[Stored data entries]
┄┄┄┄┄┄┄┄┄┄┄┄┄┄┄┄┄┄┄┄

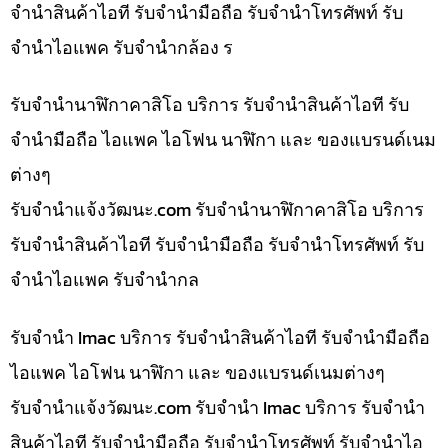
จำนำสินค้าไอที รับจำนำมือถือ รับจำนำโทรศัพท์ รับ
จำนำไอแพค รับจำนำกล้อง ร
รับจำนำนาฬิกาคาสิโอ บริการ รับจำนำสินค้าไอที รับ
จำนำมือถือ ไอแพค ไอโฟน นาฬิกา และ ของแบรนด์เนม
ต่างๆ
รับจํานําแจ้งวัฒนะ.com รับจำนำนาฬิกาคาสิโอ บริการ
รับจำนำสินค้าไอที รับจำนำมือถือ รับจำนำโทรศัพท์ รับ
จำนำไอแพค รับจำนำกล
รับจำนำ Imac บริการ รับจำนำสินค้าไอที รับจำนำมือถือ
ไอแพค ไอโฟน นาฬิกา และ ของแบรนด์เนมต่างๆ
รับจํานําแจ้งวัฒนะ.com รับจำนำ Imac บริการ รับจำนำ
สินค้าไอที รับจำนำมือถือ รับจำนำโทรศัพท์ รับจำนำไอ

┄┄┄┄┄┄┄┄┄┄┄┄┄┄┄┄┄┄┄┄

§ **THE TASK**
Every line in the entries above that has the word "ของแบรนด" should be identified and copied.

§ **REPLY TO THE TASK**
จำนำมือถือ ไอแพค ไอโฟน นาฬิกา และ ของแบรนด์เนม
ไอแพค ไอโฟน นาฬิกา และ ของแบรนด์เนมต่างๆ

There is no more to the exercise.